Mi madre de nuevo, se había acercado en secreto, para ver qué estaba sucediendo. Me di cuenta de que estaba a la entrada de la bodega. Le hice una mueca con los labios, como quien reprocha, pero lo hice dulcemente. De alguna forma, siempre me metía en líos, en sus líos y aunque no reclamaba ningún mérito, lo que en el fondo hacía, era ayudar a la gente y estar a su disposición. Después de recibir mi gesto facial, me guiñó el ojo y bajó la cabeza como diciendo: “lúcete hijo mío. Ayuda a estas personas. Mira que no es mucho pedir y todo lo que haga servirá para alegrar el corazón de esta pareja que se entregan el uno al otro. Tu Padre Yahvé, mi Dios te lo pagará generosamente”.
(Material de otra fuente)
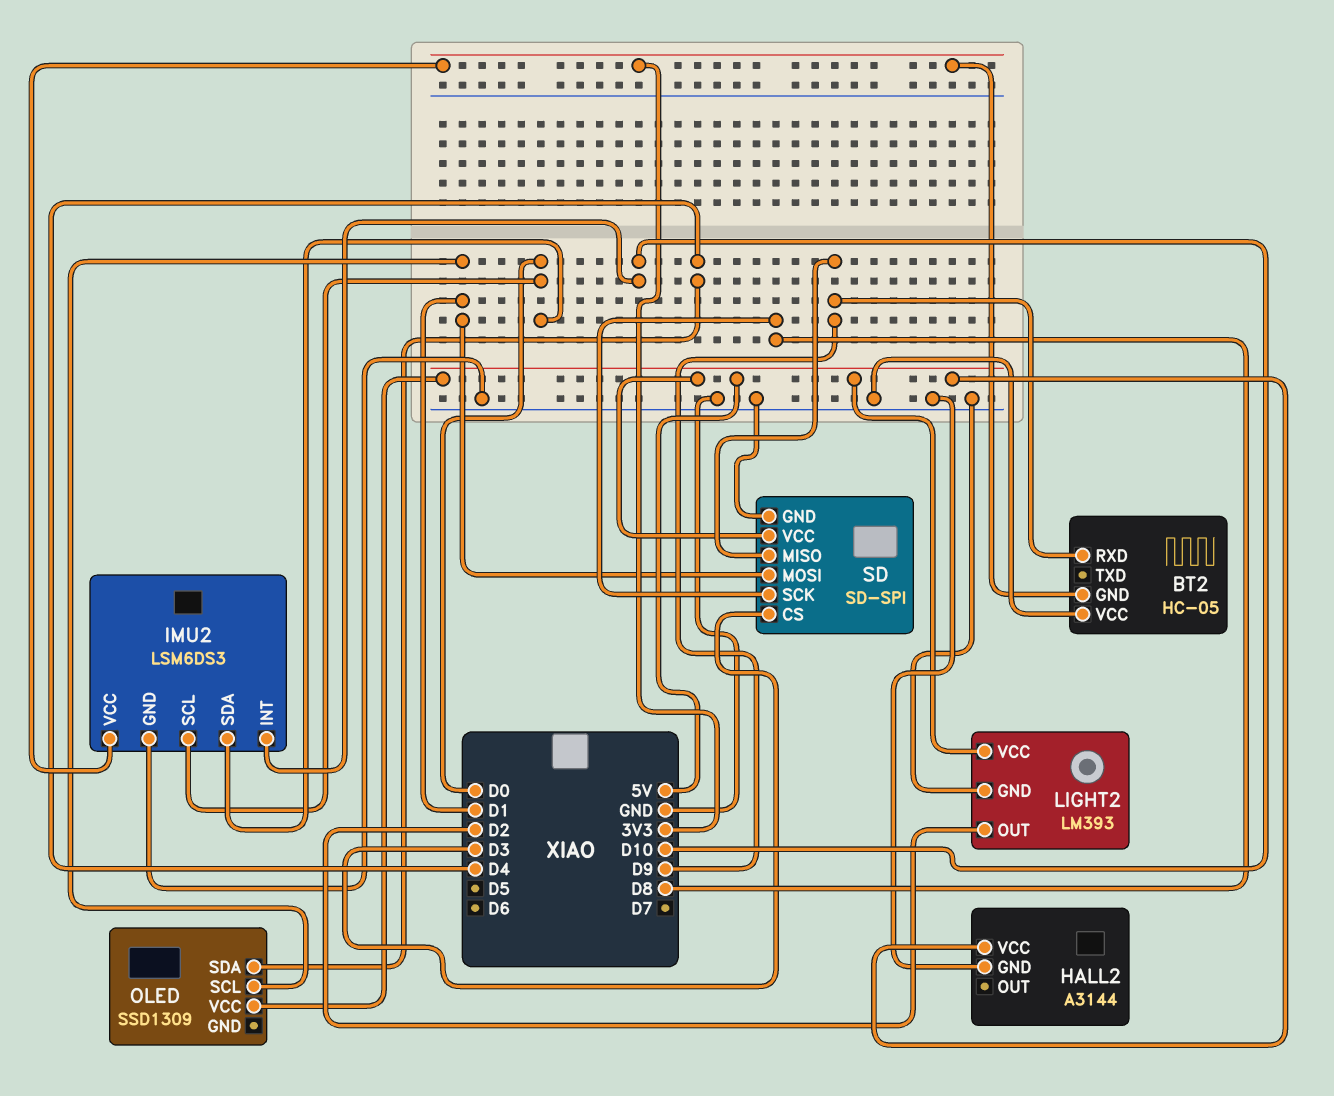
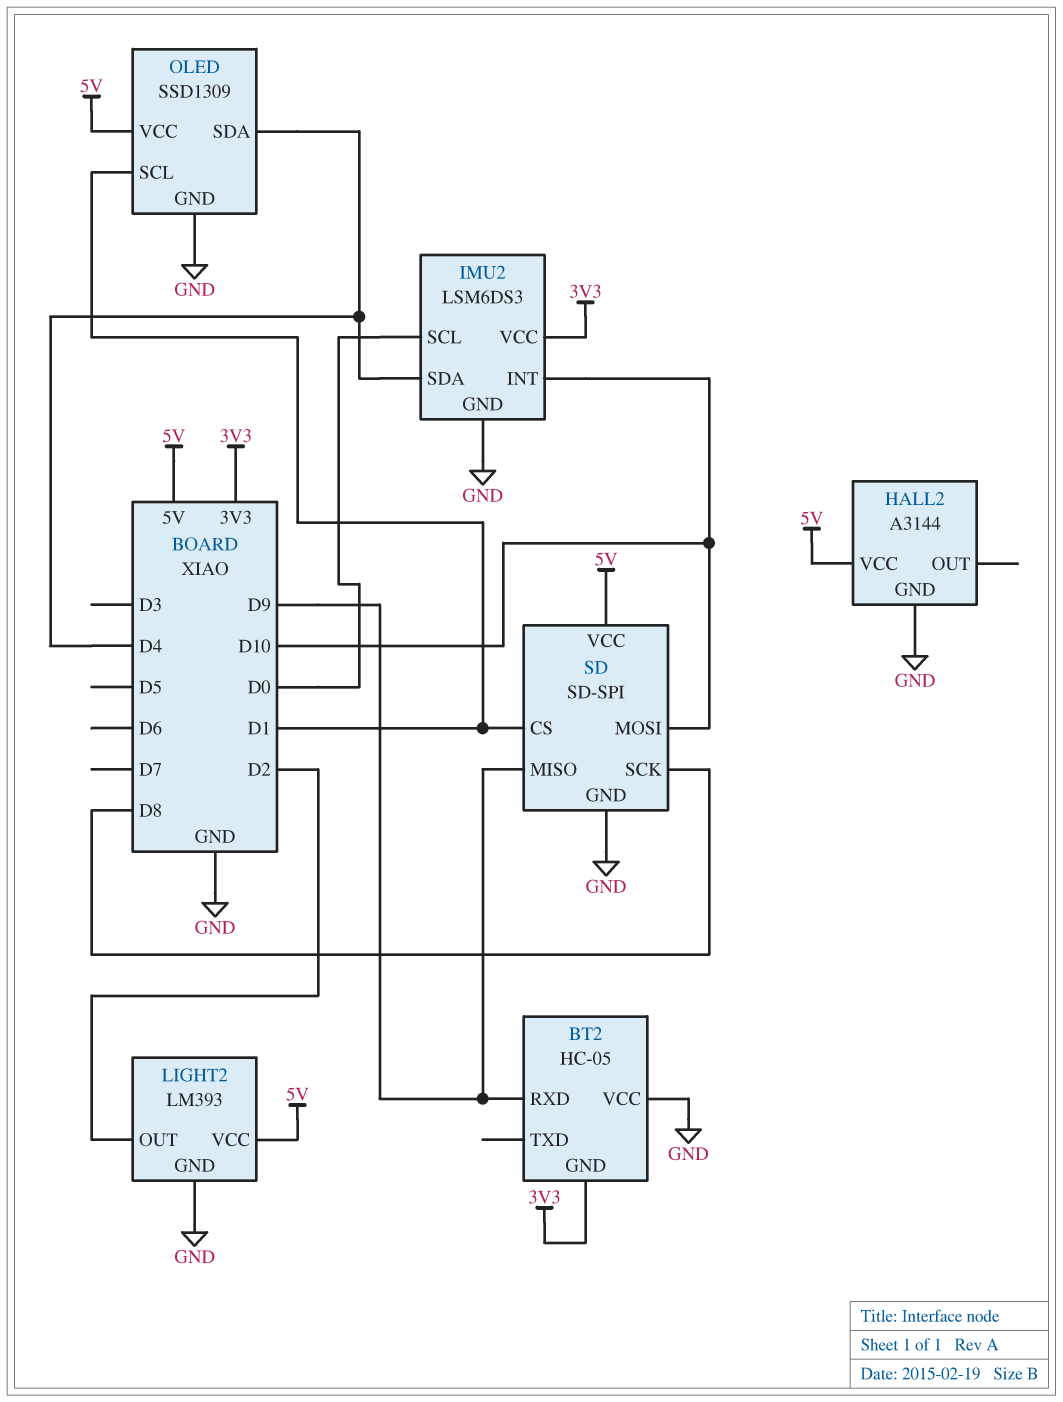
IMU2 pin SDA: D0 -> D4
OLED pin GND: none -> GND
SD pin CS: D3 -> D1
SD pin MOSI: D1 -> D10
Para cuando le leí el pensamiento, ya estaban llenas las tinajas. Después de pronunciar una acción de gracias a Yahvé e implorar su ayuda en esta necesidad, me dirigí a los sirvientes y les dije: “Saquen ahora vino de cualquier fuente que escojan”. Miraron su color al vaciarla en las copas que habían bajado para este caso. Apreciaron el color rojo tinto, propio del vino. Dos de ellos, sin previa autorización, bebieron y rompieron de alegría al saber que ya había vino y en cantidad en la casa. Otro de ellos dijo: “Gracias María, dirigiéndose a mi madre, justo ahora se terminaban los veinte últimos litros de vino”.

Les dije: “saquen más vino en una jarra y llévenlo al maestresala”.

Ellos lo llevaron y casi se caían por las escaleras, contentos de lo que había sucedido. Lo bueno de todo es que ninguno de ellos gritó: ¡milagro, milagro!, sólo María se recogió los brazos hacia el pecho y como “niña tonta” se le aguaron los ojos. Me abrazó fuertemente mientras todos nos dirigíamos a la parte superior.

Alcanzamos a ver cómo ubicaban al mayordomo.

Cuando lo vieron, corrieron hacia él y mostrándole la jarra de vino, le sirvieron un poco en una copa. El maestresala probó el agua convertida en vino. Todos estaban serios, esperando su reacción. Como ignoraba de dónde había salido - pero los sirvientes sí que lo sabían – se dirige al novio y le dice: “todos sirven primero el vino bueno y cuando están ya bebidos, el inferior, pero tú has guardado el vino bueno hasta ahora”.

Orán, queriendo alguna explicación por estas palabras que no entendía, las recibió por boca de una amiga de mi madre que había servido de mediadora. Buscándonos con la vista, pues no estábamos muy lejos, nos dio las gracias inmensas y nos siguió animando a participar de la celebración. Confieso que a partir de ese momento, las mesas en donde estaban mis discípulos y yo, no dejaron de ser atendidas y cada vez que intentaba ponerme de pie para saludar a tal o cual persona, iban por lo menos tres sirvientes detrás de mi, preguntando insistentemente si deseaba algo para poder conseguirlo. Total que en el resto de la noche, los tuve que tranquilizar varias veces para que se sentaran también tranquilos en la cocina, y paladearan el sabor del vino que Yahvé mi Padre, había dispensado para todos nosotros en la boda presente.

Así fue todo. En Caná de Galilea di comienzo a lo que después, muchos entendieron como “señales milagrosas”. Muchos, hasta el día de hoy siguen diciendo que allí manifesté mi gloria, pero ellos saben que era la gloria de Mi Padre. Por este signo de generosidad y gratuidad de Yahvé, muchos, dicen, creyeron en mi y más aún, mis amigos a quienes luego serían mis discípulos.

Quedamos allí hasta mediodía; el tiempo justo para descansar. Después bajamos a Cafarnaúm con mi madre, mis hermanos, los hijos de mi padre José y también mis discípulos. No nos quedamos allí muchos días, puesto que nos regresamos a Nazaret. En esta época, se hacía no solo largo sino tedioso el camino por el calor de la temporada.